Natuurlijk willen we dat ons leven zo aangenaam mogelijk verloopt en met dat verlangen is niets mis, maar we kunnen er niet omheen: ondanks alle leuke evenementen loopt er in de wereldse feesttent regelmatig wel wat fout.
Ook zonder dat je het slachtoffer bent van oorlog, hongersnood of natuurrampen is er nog een waslijst van mogelijke ziekten en tegenslagen.

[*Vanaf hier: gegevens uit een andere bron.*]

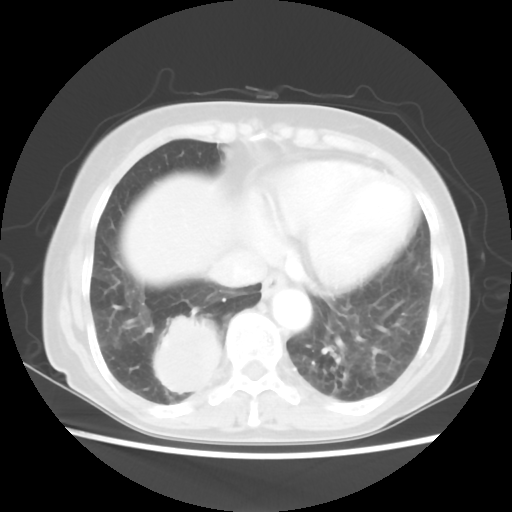
Chest CT, one axial slice; position 19 of 56 along the scan axis; 120 kVp; lung window (W 1500 / L -600 HU); 512 × 512 image matrix. Patient: female, 66 years. From the clinical record (not read from this slice): clinical TNM (as recorded): T2 N3 M0; histopathological grade: G3.
Outlined on this slice (bounding box drawn by a radiologist):
- lung tumour (recorded histology: small cell carcinoma): bounding box (x1, y1, x2, y2) in pixels: (146, 301, 234, 413)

En wanneer je als bij wonder kunt ontsnappen aan al dat onheil, word je oud en ga je dood. Of zoals Woody Allen het naar verluidt samenvatte: 'God is dood. Nietzsche is dood. En ik voel me ook niet zo lekker.'
Dat je in die omstandigheden lichtelijk gefrustreerd kunt raken, is hoogst normaal. Het tegenovergestelde zou een prettige stoornis zijn.

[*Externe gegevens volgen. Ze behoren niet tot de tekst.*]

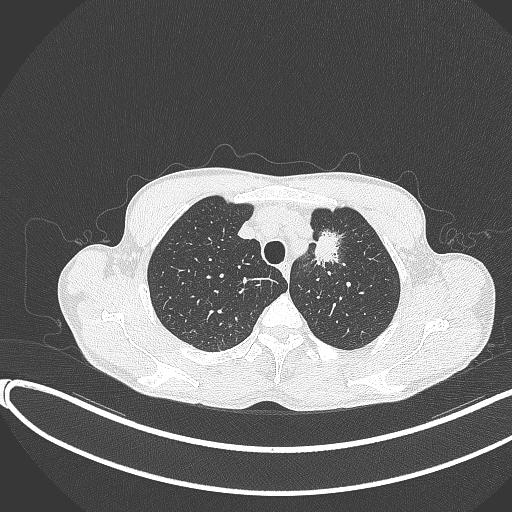
Chest CT, one axial slice; slice 314 of 374 in the series (ordered by position); 120 kVp; lung window (W 1500 / L -600 HU); 1 mm slice thickness; 512 × 512 image matrix, field of view 400 × 400 mm. Male patient, age 58 years. Case-level facts recorded for this patient, not image findings: clinical TNM (as recorded): T1c N1 M0.
Annotated regions visible in this slice (bounding box drawn by a radiologist):
- lung tumour (recorded histology: adenocarcinoma): box from (x=310, y=228) to (x=356, y=280) px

Zorgen voor anderen is ook goed voor jezelf
Het kan troostend zijn te beseffen dat we met zijn allen in hetzelfde schuitje zitten en dat we daarom maar beter vriendelijk zijn en goed voor elkaar blijven zorgen. Volgens boeddhisten is de meest zinvolle bezigheid het verlichten van het lijden van voelende wezens. Ook andere religies pleiten voor mededogen en naastenliefde.
Dat is geen pleidooi voor zelfverloochening. Zorgen voor anderen is immers ook goed voor jezelf: wie zich uitsluitend focust op de eigen problematiek voelt zijn psychologische ruimte alleen maar krimpen, terwijl verbinding met anderen - 'Wat kan ik voor mijn medemens betekenen'? - die benauwenis meteen doorbreekt en meer ademruimte geeft.